OpenAD Commands

This is the full list of available commands.

IMPORTANT

When running commands from Jupyter, prepend them with %openad


Table of Contents



Main Commands

Macromolecules

show mmol|protein <fasta> | '<pdb_id>'

Launch the molecule viewer to visualize your macromolecule and inspect its properties.

Examples:

  • Show a protein by its PDBe ID:
    show mmol '2g64'

  • Show a protein by its FASTA string:
    show protein MAKWVCKICGYIYDEDAGDPDNGISPGTKFEELPDDWVCPICGAPKSEFEKLED

General

openad

Display the openad splash screen.

get status

Display the currently selected workspace and toolkit.

display history

Display the last 30 commands run in your current workspace.

clear sessions

Clear any other sessions that may be running.

Workspaces

set workspace <workspace_name>

Change the current workspace.

get workspace [ <workspace_name> ]

Display details a workspace. When no workspace name is passed, details of your current workspace are displayed.
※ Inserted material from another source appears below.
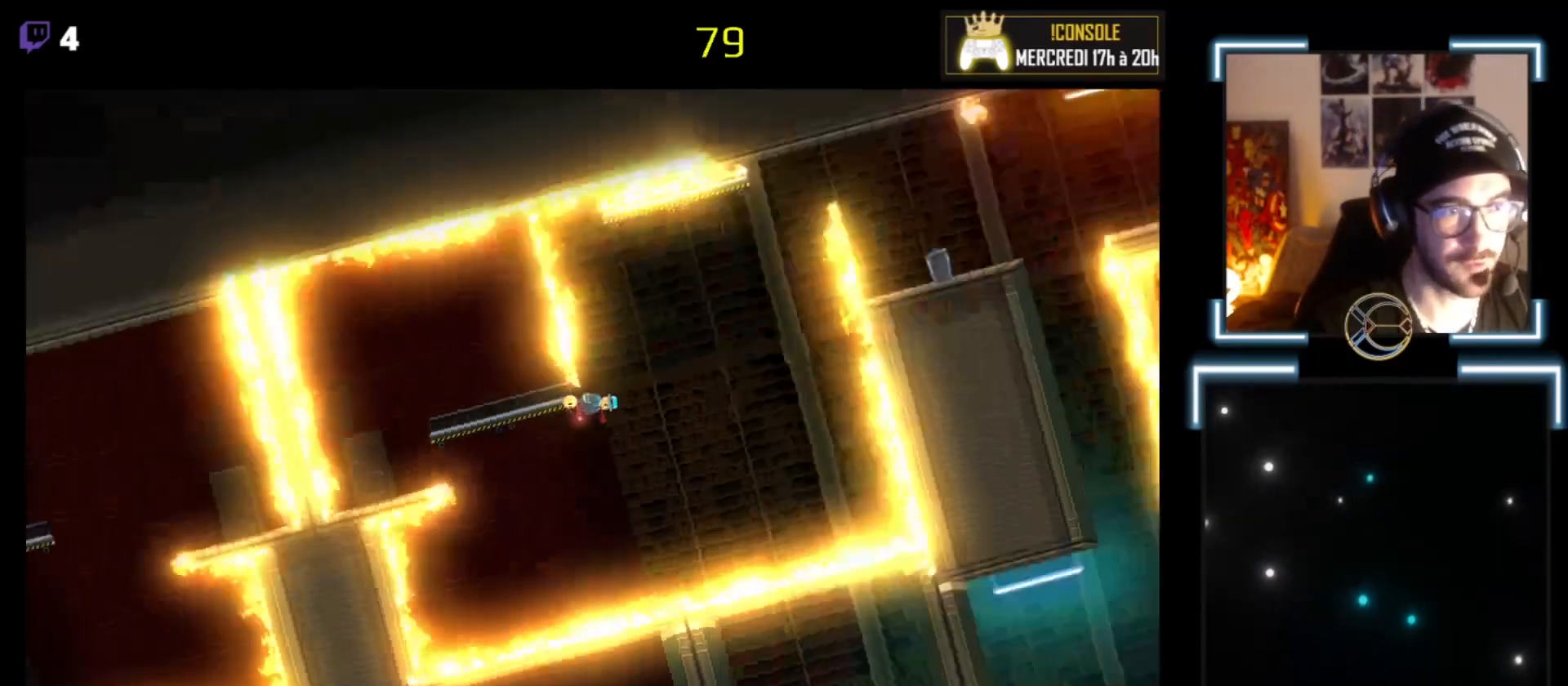
{"buttons": ["X"], "left_stick": "center", "events": [[133, "left_stick", "right"], [333, "left_stick", "center"]]}
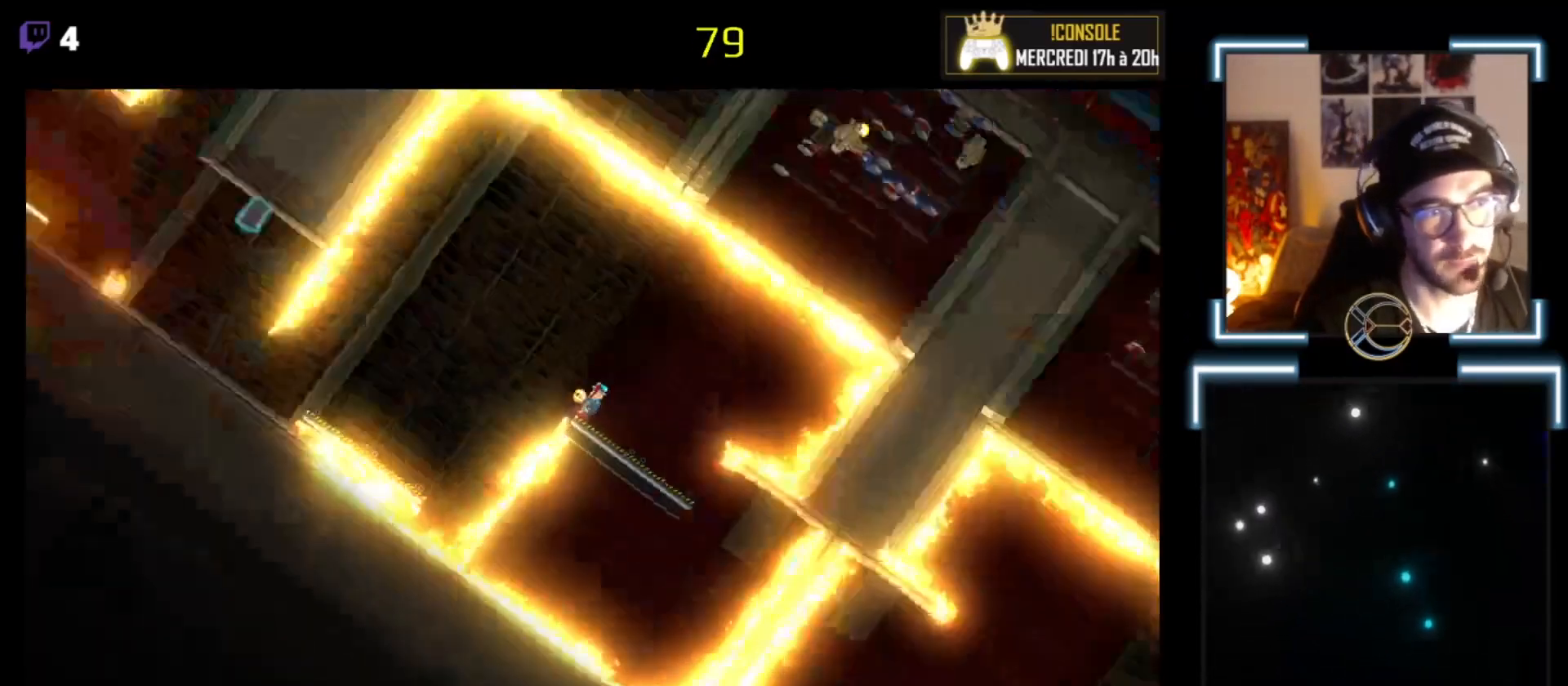
{"buttons": ["X"], "left_stick": "left", "events": [[67, "left_stick", "left"], [167, "A", "down"], [367, "A", "up"]]}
create workspace <workspace_name> [ description('<description>') on path '<path>' ]

Create a new workspace with an optional description and path.

remove workspace <workspace_name>

Remove a workspace from your registry. Note that this doesn’t remove the workspace’s directory.

list workspaces

Lists all your workspaces.

Toolkits

ds4sd

Display the splash screen for the DS4SD toolkit.

rxn

Display the splash screen for the RXN toolkit.

list toolkits

List all installed toolkits.

list all toolkits

List all available toolkits.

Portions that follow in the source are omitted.